II. Le motif du rejet est que, la demande portant sur une première introduction des substances connues de la formule générale I en thérapeutique, l'étendue de la protection couverte par la revendication 1 n'est pas conforme aux dispositions des Articles 52(4) et 54(5) CBE et qu'elle doit être limitée aux indications thérapeutiques spécifiques prévues dans la demande initiale.
Les revendications 2 à 12 étaient jugées acceptables.
III. La Demanderesse a formé un recours, contre cette décision reçu le 26 octobre 1981 et motivé celui-ci le 6 janvier 1982. Le recours tend principalement à la délivrance du brevet conformément à la demande. A titre subsidiaire, il conclut à la délivrance du brevet sur la base des revendications 2 à 12, en supprimant leur dépendance vis-à-vis de la revendication 1.

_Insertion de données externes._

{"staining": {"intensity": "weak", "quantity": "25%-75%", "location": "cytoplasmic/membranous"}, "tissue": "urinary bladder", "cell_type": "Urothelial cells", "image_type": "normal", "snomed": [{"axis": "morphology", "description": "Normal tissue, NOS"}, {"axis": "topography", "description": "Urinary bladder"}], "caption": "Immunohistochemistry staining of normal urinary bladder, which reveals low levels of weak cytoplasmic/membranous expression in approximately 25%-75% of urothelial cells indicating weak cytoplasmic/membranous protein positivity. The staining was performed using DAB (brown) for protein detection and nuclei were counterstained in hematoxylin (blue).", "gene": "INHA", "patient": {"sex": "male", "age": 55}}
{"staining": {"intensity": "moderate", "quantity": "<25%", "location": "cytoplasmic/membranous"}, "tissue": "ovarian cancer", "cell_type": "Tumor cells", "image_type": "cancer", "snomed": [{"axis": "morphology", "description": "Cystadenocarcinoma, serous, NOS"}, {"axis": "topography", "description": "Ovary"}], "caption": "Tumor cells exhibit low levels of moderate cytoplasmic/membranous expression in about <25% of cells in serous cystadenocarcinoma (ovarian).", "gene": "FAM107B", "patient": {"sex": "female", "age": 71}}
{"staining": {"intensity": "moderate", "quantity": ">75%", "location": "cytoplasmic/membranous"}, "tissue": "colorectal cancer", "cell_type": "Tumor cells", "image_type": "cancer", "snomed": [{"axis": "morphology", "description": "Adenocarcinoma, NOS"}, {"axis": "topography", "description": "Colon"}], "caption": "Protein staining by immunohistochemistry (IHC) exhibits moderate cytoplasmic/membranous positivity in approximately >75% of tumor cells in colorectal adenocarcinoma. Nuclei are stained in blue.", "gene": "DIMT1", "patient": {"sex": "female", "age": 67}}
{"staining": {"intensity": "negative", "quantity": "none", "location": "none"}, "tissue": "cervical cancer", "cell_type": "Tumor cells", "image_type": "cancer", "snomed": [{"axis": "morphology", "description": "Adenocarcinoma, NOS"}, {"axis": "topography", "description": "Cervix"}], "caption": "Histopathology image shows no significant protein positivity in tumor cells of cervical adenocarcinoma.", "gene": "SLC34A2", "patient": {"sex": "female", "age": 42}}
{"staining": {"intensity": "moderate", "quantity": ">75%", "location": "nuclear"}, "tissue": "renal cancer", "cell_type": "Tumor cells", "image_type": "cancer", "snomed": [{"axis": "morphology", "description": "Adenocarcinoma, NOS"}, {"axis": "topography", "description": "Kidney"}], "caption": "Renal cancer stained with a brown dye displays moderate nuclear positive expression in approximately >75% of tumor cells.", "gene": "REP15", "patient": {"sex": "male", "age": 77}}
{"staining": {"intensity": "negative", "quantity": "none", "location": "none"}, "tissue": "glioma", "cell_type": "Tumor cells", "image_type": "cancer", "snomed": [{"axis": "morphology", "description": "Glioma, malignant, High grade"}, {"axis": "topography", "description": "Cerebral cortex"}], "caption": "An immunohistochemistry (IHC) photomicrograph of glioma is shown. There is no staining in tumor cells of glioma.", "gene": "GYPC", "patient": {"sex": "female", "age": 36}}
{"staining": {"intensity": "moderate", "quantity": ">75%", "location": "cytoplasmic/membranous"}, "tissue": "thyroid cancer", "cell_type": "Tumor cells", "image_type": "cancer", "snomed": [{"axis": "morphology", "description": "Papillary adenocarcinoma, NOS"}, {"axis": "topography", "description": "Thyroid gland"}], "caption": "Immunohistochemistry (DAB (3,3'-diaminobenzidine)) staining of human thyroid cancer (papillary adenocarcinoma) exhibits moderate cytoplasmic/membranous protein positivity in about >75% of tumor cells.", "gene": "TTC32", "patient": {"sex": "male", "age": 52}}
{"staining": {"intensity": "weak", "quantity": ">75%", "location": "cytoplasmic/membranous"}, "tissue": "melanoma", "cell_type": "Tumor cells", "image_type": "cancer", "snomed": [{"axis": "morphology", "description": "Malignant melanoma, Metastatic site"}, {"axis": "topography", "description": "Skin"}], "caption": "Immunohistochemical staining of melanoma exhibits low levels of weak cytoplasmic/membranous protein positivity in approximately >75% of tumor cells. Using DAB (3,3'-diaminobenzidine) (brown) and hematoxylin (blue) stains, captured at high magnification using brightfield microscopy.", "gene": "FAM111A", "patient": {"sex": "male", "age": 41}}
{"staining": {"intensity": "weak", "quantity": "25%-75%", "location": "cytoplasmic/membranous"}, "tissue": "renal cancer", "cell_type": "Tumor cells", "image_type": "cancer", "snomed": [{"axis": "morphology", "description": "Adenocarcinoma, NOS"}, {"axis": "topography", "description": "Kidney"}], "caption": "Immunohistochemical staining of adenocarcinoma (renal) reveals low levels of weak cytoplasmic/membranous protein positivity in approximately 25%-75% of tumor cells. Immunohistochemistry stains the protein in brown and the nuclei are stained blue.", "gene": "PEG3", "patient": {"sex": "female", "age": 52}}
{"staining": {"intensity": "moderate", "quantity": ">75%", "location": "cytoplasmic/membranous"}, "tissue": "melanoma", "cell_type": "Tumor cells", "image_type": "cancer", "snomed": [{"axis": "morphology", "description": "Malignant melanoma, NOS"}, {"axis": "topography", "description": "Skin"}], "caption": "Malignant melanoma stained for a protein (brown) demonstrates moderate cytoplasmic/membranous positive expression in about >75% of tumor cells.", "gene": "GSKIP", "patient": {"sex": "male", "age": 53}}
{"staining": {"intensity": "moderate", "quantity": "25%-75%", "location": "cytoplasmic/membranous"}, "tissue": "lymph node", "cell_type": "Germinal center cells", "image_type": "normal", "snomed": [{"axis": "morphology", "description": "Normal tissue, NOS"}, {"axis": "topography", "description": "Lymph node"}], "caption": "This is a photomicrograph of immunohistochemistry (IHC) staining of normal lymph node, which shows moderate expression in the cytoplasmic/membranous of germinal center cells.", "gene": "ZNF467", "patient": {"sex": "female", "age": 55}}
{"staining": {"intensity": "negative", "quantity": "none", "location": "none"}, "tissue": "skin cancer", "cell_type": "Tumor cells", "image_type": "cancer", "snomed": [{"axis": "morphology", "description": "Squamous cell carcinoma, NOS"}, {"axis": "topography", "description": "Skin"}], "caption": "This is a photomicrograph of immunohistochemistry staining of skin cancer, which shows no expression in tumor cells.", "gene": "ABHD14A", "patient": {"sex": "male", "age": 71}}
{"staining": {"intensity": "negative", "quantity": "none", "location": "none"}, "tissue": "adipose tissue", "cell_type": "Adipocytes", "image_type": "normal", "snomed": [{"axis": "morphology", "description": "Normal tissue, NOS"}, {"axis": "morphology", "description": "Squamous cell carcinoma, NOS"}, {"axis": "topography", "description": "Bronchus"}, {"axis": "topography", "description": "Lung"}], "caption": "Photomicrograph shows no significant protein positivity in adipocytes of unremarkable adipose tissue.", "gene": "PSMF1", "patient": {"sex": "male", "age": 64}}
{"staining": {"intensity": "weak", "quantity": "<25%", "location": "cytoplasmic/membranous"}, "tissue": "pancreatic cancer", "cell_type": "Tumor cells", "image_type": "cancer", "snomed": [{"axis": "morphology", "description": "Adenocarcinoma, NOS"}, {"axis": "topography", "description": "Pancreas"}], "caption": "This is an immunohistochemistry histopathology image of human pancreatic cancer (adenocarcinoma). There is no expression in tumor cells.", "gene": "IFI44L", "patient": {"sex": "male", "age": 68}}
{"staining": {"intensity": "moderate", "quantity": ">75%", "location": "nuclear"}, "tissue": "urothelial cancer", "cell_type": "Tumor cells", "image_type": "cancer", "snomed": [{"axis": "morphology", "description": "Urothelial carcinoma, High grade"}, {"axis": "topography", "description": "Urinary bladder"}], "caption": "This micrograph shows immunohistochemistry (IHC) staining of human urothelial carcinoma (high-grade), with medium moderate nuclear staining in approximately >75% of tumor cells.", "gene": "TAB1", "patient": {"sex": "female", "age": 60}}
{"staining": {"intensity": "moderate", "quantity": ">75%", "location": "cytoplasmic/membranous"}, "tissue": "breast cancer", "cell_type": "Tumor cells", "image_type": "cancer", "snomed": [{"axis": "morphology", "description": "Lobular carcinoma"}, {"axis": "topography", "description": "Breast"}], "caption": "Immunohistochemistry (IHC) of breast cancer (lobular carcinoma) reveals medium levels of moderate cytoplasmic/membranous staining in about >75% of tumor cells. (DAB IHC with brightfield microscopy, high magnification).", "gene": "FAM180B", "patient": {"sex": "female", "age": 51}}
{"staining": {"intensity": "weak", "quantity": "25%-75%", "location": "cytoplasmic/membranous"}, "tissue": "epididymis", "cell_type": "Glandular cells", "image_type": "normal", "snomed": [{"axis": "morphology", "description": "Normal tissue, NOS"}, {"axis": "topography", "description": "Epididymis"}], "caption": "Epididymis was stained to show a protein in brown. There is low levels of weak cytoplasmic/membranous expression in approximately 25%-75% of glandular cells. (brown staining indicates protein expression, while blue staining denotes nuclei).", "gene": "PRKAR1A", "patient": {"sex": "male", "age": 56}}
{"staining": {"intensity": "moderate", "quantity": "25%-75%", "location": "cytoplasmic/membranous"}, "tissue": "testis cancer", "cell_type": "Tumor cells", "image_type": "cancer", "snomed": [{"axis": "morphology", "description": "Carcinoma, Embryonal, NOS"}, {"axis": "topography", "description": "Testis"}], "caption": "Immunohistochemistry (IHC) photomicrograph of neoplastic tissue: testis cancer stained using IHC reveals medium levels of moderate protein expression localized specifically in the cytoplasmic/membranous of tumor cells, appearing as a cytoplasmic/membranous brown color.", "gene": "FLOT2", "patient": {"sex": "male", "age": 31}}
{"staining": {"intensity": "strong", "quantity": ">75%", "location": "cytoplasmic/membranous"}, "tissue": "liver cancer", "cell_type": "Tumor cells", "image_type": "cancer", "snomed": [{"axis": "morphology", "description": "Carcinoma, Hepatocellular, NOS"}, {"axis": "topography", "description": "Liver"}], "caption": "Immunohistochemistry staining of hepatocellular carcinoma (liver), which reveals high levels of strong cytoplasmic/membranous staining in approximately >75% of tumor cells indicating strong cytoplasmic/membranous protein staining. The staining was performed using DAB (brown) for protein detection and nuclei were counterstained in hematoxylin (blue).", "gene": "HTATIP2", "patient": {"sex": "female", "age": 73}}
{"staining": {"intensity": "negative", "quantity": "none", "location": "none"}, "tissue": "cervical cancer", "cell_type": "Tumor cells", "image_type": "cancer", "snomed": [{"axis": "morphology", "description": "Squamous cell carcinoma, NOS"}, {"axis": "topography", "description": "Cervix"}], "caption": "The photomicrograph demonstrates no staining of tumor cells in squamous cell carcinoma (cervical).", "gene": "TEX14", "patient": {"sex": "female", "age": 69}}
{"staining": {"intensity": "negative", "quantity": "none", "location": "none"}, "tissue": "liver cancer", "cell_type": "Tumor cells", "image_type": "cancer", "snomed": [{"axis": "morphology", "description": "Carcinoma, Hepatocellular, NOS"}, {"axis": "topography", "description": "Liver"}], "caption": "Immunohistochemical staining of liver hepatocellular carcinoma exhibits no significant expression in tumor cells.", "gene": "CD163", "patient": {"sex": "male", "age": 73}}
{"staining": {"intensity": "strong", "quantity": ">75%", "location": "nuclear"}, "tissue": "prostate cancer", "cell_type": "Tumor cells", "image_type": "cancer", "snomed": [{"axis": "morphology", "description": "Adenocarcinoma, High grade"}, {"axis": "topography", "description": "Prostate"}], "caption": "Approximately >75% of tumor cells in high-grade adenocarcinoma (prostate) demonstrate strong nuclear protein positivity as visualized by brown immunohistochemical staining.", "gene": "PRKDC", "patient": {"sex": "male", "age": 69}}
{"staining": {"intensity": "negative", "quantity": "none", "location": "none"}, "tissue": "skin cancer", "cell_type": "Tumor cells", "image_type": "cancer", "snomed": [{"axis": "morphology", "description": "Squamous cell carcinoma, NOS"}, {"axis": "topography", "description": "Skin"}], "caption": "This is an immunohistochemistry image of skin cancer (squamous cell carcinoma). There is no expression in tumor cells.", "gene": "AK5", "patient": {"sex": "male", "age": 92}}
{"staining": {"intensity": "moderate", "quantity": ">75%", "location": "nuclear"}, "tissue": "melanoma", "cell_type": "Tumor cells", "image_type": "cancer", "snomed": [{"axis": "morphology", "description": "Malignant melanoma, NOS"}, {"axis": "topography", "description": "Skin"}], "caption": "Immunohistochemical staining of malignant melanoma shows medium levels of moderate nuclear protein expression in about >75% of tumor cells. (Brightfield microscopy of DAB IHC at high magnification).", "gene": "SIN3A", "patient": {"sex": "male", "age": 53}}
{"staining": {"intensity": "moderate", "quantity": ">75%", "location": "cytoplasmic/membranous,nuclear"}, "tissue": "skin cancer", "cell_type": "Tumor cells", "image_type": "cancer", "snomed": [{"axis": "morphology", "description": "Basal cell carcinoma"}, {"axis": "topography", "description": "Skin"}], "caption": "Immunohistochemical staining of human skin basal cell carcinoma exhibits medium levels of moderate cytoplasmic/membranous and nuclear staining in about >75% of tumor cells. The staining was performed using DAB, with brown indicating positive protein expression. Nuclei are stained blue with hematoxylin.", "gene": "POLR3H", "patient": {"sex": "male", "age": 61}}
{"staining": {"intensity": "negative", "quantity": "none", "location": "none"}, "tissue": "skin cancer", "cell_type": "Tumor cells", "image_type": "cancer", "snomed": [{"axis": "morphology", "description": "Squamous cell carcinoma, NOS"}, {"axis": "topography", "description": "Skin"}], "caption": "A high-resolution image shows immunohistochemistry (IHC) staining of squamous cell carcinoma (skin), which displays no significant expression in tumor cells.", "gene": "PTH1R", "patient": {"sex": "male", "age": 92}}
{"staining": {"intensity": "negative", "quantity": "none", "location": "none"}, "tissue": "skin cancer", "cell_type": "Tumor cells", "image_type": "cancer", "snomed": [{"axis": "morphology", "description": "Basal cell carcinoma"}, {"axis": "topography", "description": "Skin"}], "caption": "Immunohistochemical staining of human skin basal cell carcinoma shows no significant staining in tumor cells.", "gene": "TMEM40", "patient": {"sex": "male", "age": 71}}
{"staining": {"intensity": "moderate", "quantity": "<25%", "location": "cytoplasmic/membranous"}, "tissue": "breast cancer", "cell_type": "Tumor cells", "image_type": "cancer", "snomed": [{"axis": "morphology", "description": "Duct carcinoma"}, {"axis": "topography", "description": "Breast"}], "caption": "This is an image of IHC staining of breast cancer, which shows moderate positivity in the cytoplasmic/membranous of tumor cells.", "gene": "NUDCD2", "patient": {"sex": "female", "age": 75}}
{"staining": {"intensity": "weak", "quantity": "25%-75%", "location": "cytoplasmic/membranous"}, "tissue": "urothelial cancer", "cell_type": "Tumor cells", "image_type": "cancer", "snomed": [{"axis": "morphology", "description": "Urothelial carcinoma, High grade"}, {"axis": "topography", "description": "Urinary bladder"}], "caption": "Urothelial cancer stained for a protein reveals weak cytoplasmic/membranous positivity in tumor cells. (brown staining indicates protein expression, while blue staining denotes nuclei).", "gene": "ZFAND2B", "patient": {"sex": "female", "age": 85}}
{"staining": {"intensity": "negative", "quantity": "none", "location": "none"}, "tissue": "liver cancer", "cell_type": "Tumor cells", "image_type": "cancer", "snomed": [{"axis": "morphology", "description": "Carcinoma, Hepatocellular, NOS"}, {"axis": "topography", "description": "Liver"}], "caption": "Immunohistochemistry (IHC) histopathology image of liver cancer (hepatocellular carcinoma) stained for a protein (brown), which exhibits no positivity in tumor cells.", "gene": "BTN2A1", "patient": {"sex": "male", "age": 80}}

IV. Selon le mémoire à l'appui du recours, la requérante a soutenu que les textes invoqués des Articles 54(5) et 52(4) CBE ne contiennent aucune prescription quant à la limitation de la portée de la brevetabilité du médicament. Si le texte vise "une méthode de traitement..." l'article indéfini "une" est un singulier générique. La disposition de l'Article 54(5) CBE se justifie par le fait qu'il n'est pas possible de déterminer avec certitude la fonction pharmacologique et l'application pharmaceutique d'un médicament et que le secret médical doit être respecté. Une restriction de la portée du brevet engendrerait une insécurité juridique pour l'inventeur ainsi que pour les tiers. L'Office européen des brevets acceptant la revendication illimitée d'une substance nouvelle à titre de médicament, il ne serait pas logique de ne pas l'admettre lorsque la substance n'est pas nouvelle, puisque l'invention pharmaceutique est de même nature dans les deux cas.
V. Après que la Chambre de recours ait formulé ses observations, la requérante a présenté le 3 août 1983 de nouvelles revendications modifiées et de nouvelles pages 1 et 2 de la description.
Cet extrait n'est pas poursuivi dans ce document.